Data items
• • • • • • •

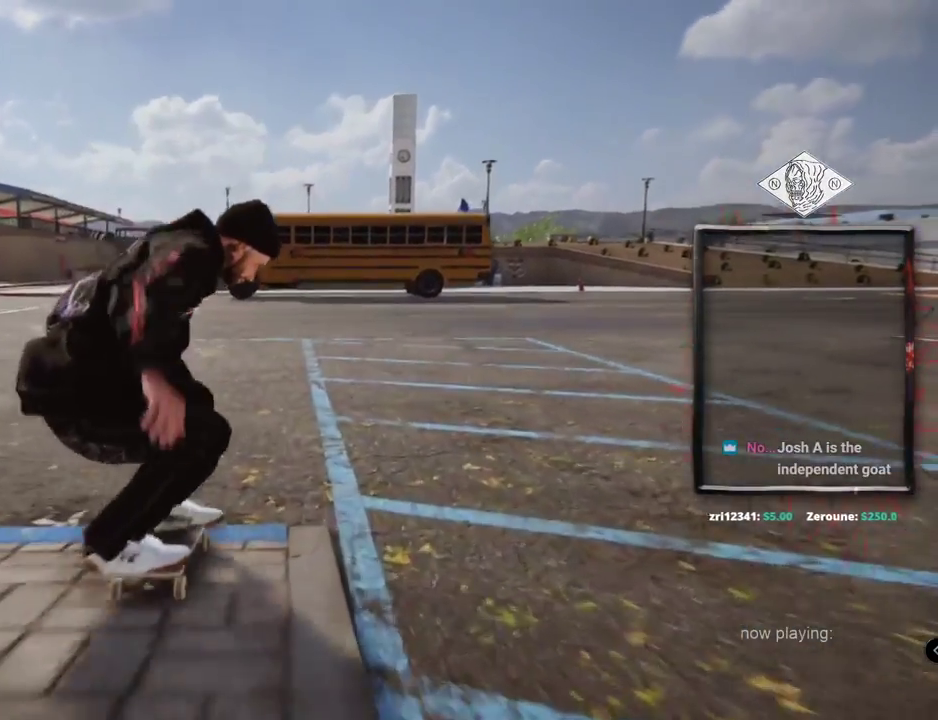
{"buttons": ["A", "L2"], "left_stick": "center", "right_stick": "center", "events": [[100, "A", "down"], [300, "L2", "up"], [450, "L2", "down"]]}
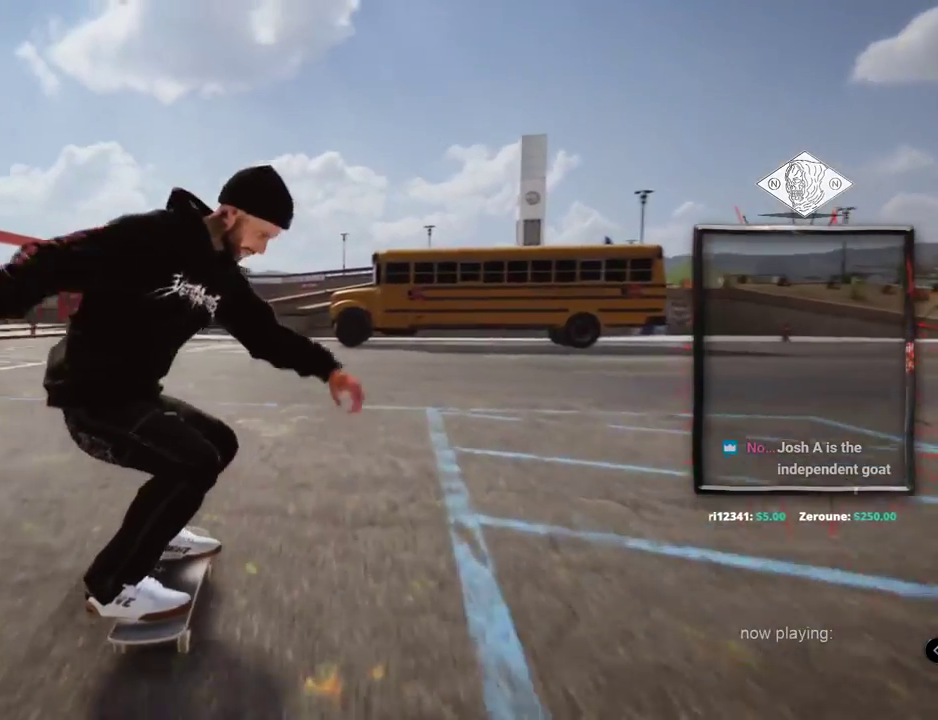
{"buttons": ["A"], "left_stick": "center", "right_stick": "center", "events": [[350, "A", "up"], [384, "L2", "up"], [451, "A", "down"]]}
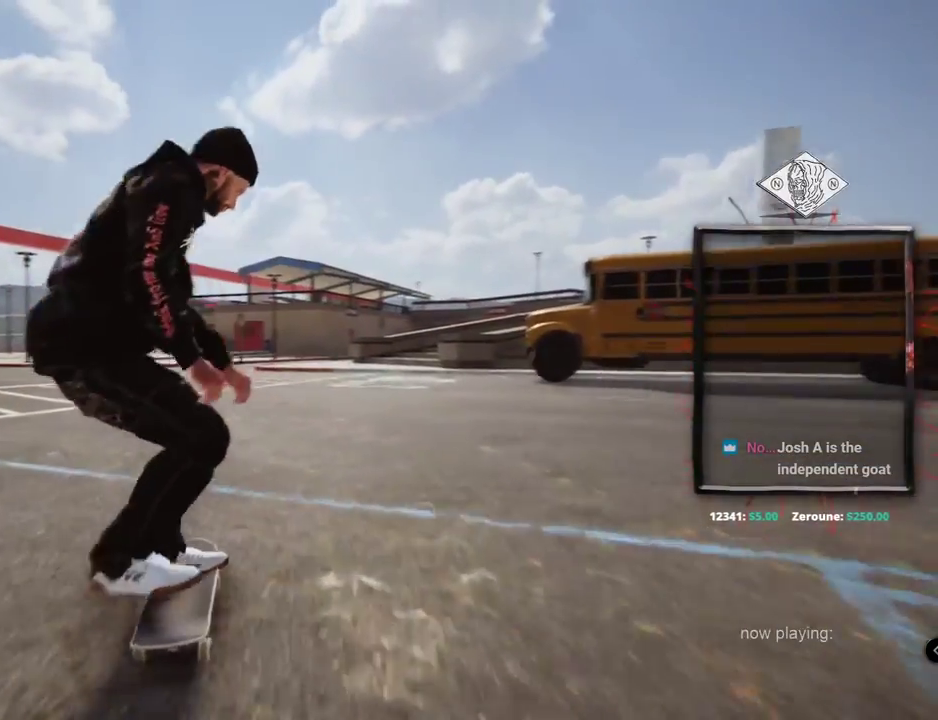
{"buttons": [], "left_stick": "center", "right_stick": "center", "events": [[33, "L2", "down"], [267, "L2", "up"], [333, "A", "up"]]}
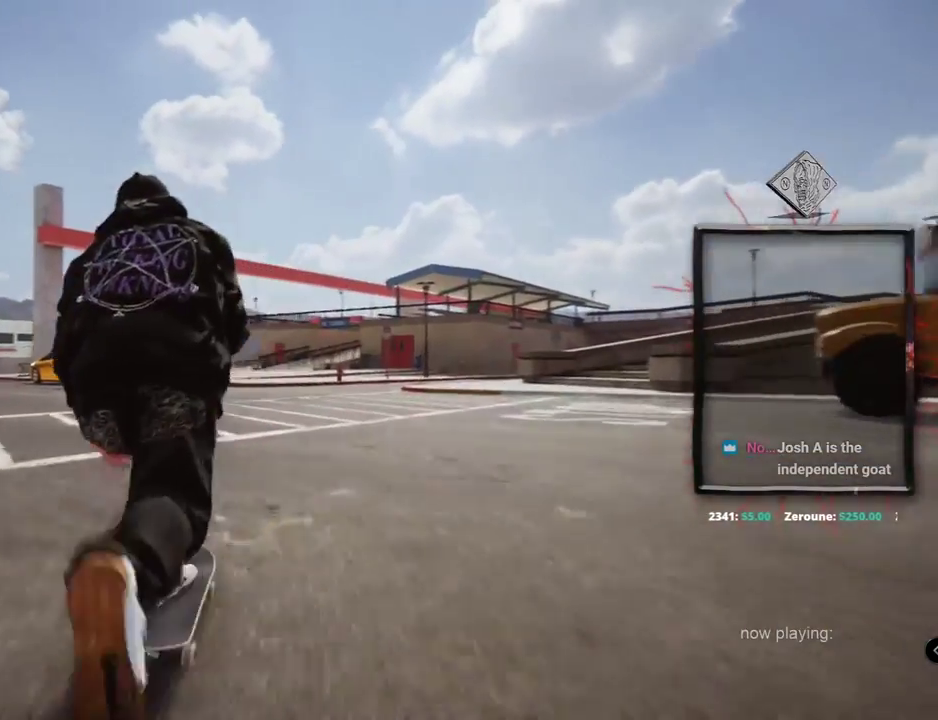
{"buttons": ["L2"], "left_stick": "center", "right_stick": "right"}
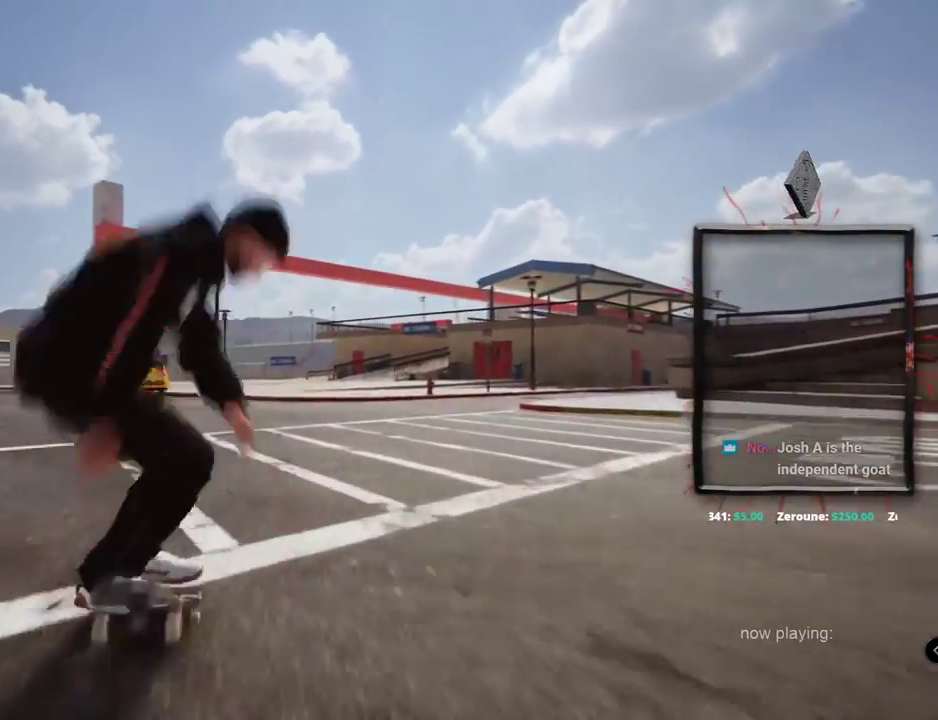
{"buttons": [], "left_stick": "center", "right_stick": "center", "events": [[66, "right_stick", "center"], [483, "L2", "up"]]}
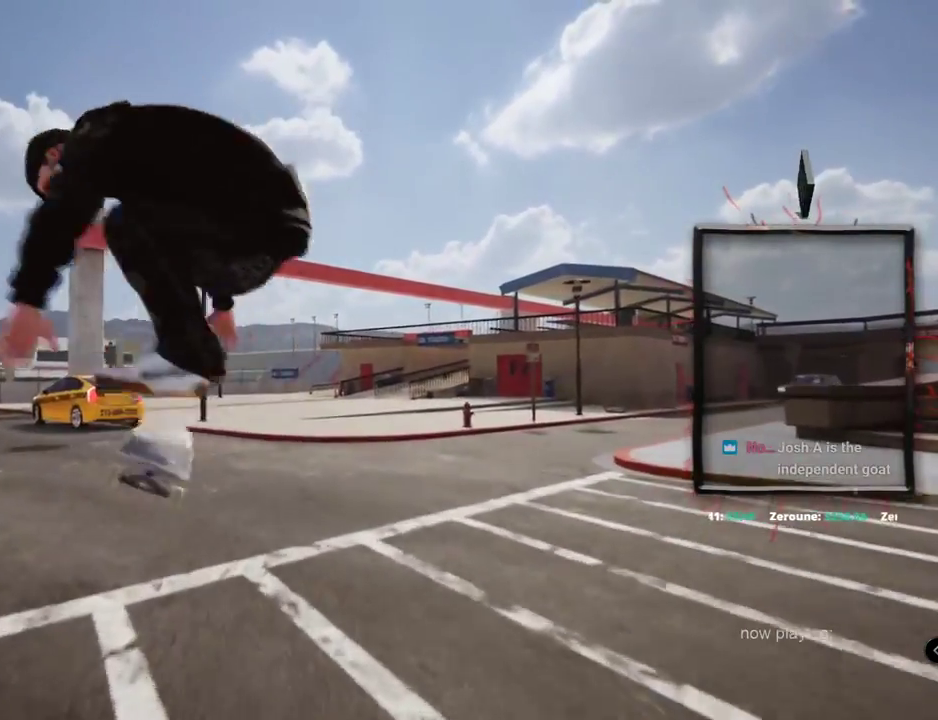
{"buttons": [], "left_stick": "center", "right_stick": "center", "events": []}
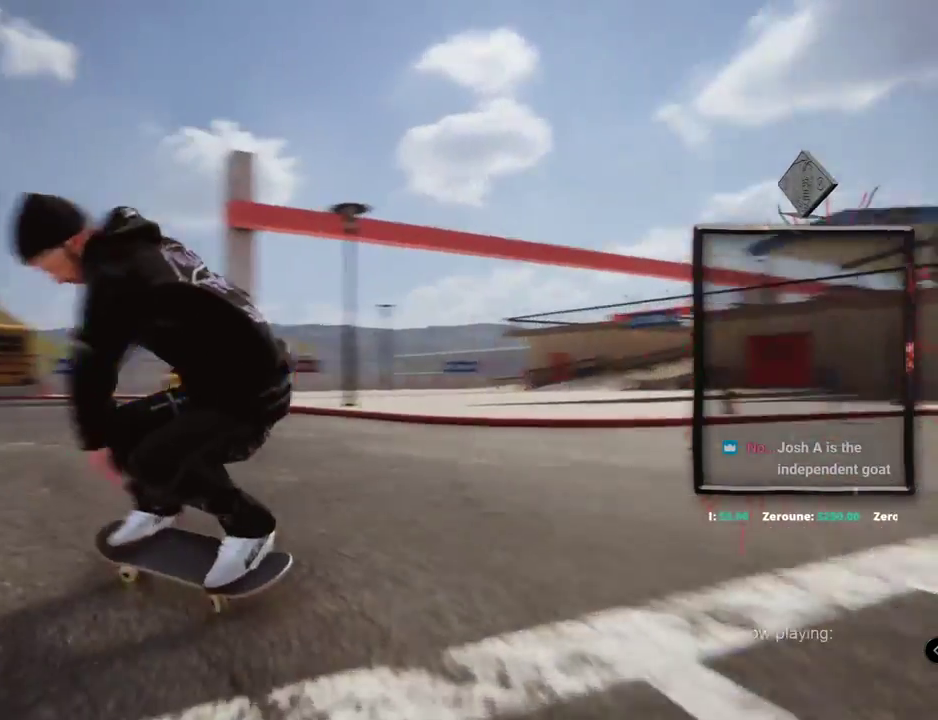
{"buttons": ["A"], "left_stick": "center", "right_stick": "center", "events": [[200, "DPAD_UP", "down"], [216, "A", "down"], [400, "DPAD_UP", "up"]]}
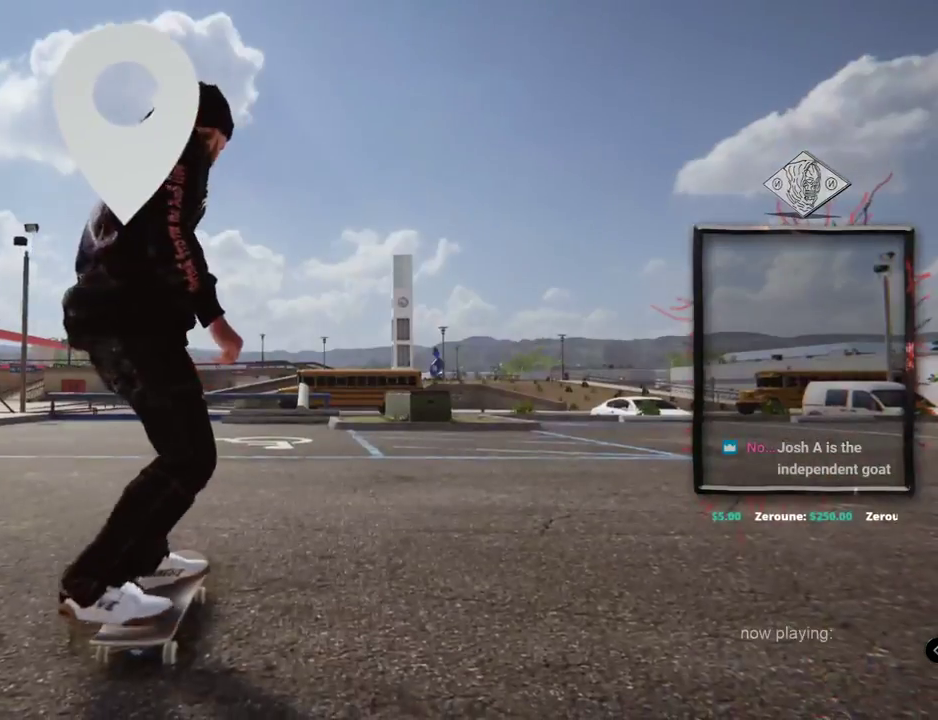
{"buttons": ["A"], "left_stick": "center", "right_stick": "center", "events": []}
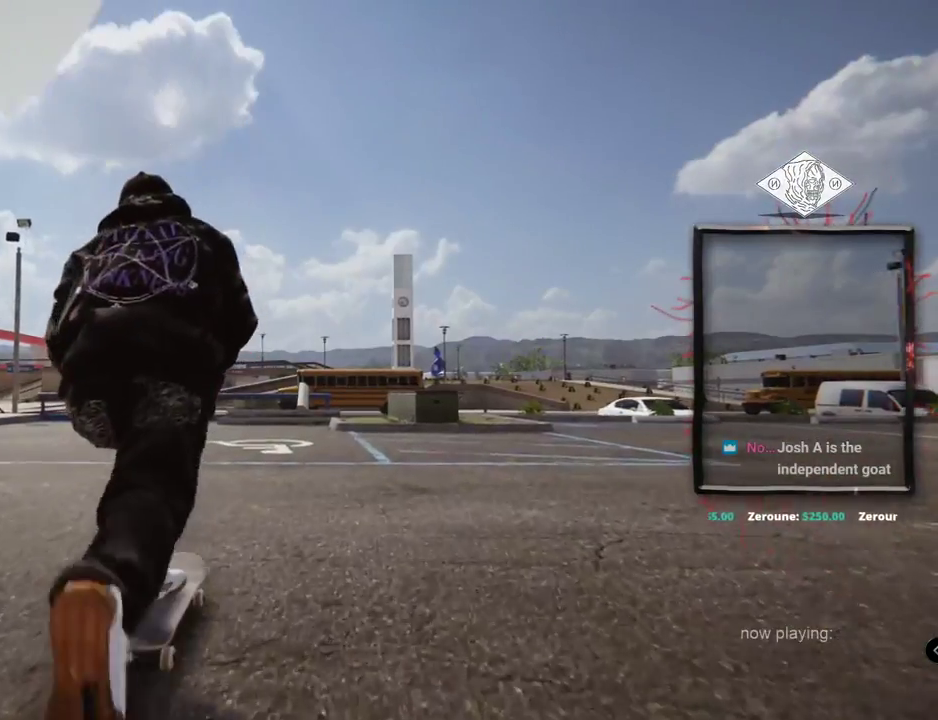
{"buttons": ["A"], "left_stick": "center", "right_stick": "center", "events": []}
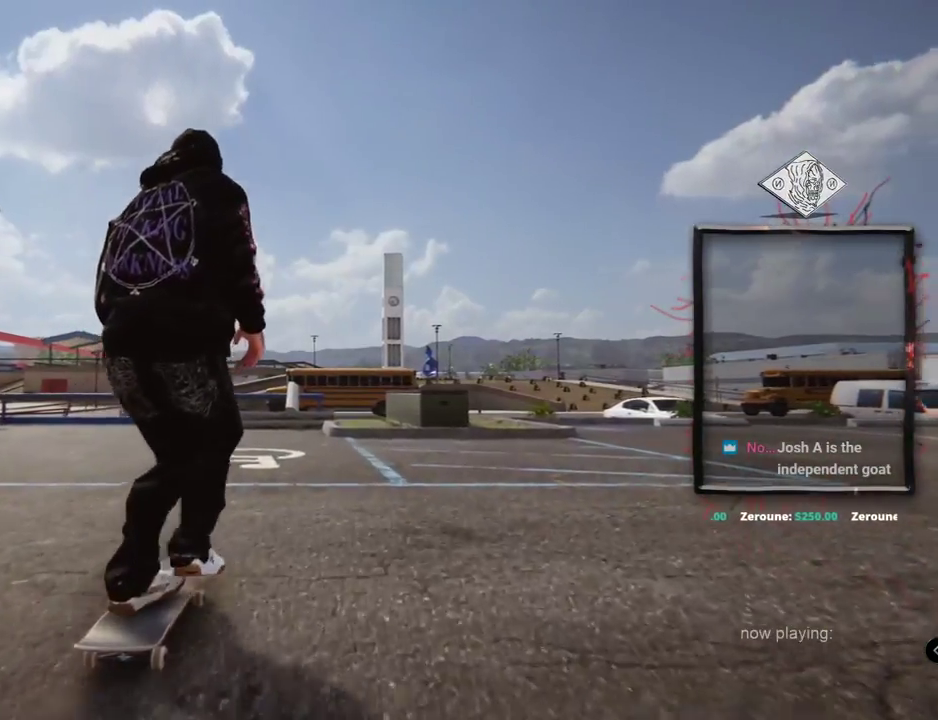
{"buttons": ["A"], "left_stick": "up-left", "right_stick": "center", "events": [[484, "left_stick", "up-left"]]}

• • • • • • •

Total lines with "events" in the records above: report that figure alone.

9